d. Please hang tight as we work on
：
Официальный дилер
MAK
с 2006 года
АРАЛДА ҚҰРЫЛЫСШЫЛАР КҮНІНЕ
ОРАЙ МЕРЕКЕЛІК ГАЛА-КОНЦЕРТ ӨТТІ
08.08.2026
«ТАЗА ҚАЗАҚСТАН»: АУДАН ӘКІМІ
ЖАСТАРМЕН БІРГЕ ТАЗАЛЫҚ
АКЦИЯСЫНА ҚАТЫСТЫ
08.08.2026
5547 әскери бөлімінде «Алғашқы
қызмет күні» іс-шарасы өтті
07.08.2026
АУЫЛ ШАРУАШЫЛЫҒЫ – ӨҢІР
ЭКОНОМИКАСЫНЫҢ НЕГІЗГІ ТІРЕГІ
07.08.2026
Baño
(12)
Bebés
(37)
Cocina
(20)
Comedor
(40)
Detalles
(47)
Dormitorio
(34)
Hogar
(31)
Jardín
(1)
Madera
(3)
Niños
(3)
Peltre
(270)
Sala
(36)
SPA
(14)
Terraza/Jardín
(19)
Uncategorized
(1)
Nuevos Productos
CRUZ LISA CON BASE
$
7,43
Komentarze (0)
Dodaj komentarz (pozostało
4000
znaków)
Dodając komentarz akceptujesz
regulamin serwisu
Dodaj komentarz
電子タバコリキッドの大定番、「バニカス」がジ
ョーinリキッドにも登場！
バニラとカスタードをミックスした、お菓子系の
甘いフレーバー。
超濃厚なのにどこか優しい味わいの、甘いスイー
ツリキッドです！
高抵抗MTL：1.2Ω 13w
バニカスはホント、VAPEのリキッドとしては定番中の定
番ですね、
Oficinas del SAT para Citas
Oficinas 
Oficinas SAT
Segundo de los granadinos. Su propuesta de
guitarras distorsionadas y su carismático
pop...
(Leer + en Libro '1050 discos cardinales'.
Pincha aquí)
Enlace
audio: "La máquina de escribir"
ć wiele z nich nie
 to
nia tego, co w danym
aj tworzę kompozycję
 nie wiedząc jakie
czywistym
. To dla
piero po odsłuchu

EXERCISE INSTRUCTIONS => Reproduce all entries. Keep them exact.

RESPONSE FOR THIS EXERCISE =>
d. Please hang tight as we work on
：
Официальный дилер
MAK
с 2006 года
АРАЛДА ҚҰРЫЛЫСШЫЛАР КҮНІНЕ
ОРАЙ МЕРЕКЕЛІК ГАЛА-КОНЦЕРТ ӨТТІ
08.08.2026
«ТАЗА ҚАЗАҚСТАН»: АУДАН ӘКІМІ
ЖАСТАРМЕН БІРГЕ ТАЗАЛЫҚ
АКЦИЯСЫНА ҚАТЫСТЫ
08.08.2026
5547 әскери бөлімінде «Алғашқы
қызмет күні» іс-шарасы өтті
07.08.2026
АУЫЛ ШАРУАШЫЛЫҒЫ – ӨҢІР
ЭКОНОМИКАСЫНЫҢ НЕГІЗГІ ТІРЕГІ
07.08.2026
Baño
(12)
Bebés
(37)
Cocina
(20)
Comedor
(40)
Detalles
(47)
Dormitorio
(34)
Hogar
(31)
Jardín
(1)
Madera
(3)
Niños
(3)
Peltre
(270)
Sala
(36)
SPA
(14)
Terraza/Jardín
(19)
Uncategorized
(1)
Nuevos Productos
CRUZ LISA CON BASE
$
7,43
Komentarze (0)
Dodaj komentarz (pozostało
4000
znaków)
Dodając komentarz akceptujesz
regulamin serwisu
Dodaj komentarz
電子タバコリキッドの大定番、「バニカス」がジ
ョーinリキッドにも登場！
バニラとカスタードをミックスした、お菓子系の
甘いフレーバー。
超濃厚なのにどこか優しい味わいの、甘いスイー
ツリキッドです！
高抵抗MTL：1.2Ω 13w
バニカスはホント、VAPEのリキッドとしては定番中の定
番ですね、
Oficinas del SAT para Citas
Oficinas 
Oficinas SAT
Segundo de los granadinos. Su propuesta de
guitarras distorsionadas y su carismático
pop...
(Leer + en Libro '1050 discos cardinales'.
Pincha aquí)
Enlace
audio: "La máquina de escribir"
ć wiele z nich nie
 to
nia tego, co w danym
aj tworzę kompozycję
 nie wiedząc jakie
czywistym
. To dla
piero po odsłuchu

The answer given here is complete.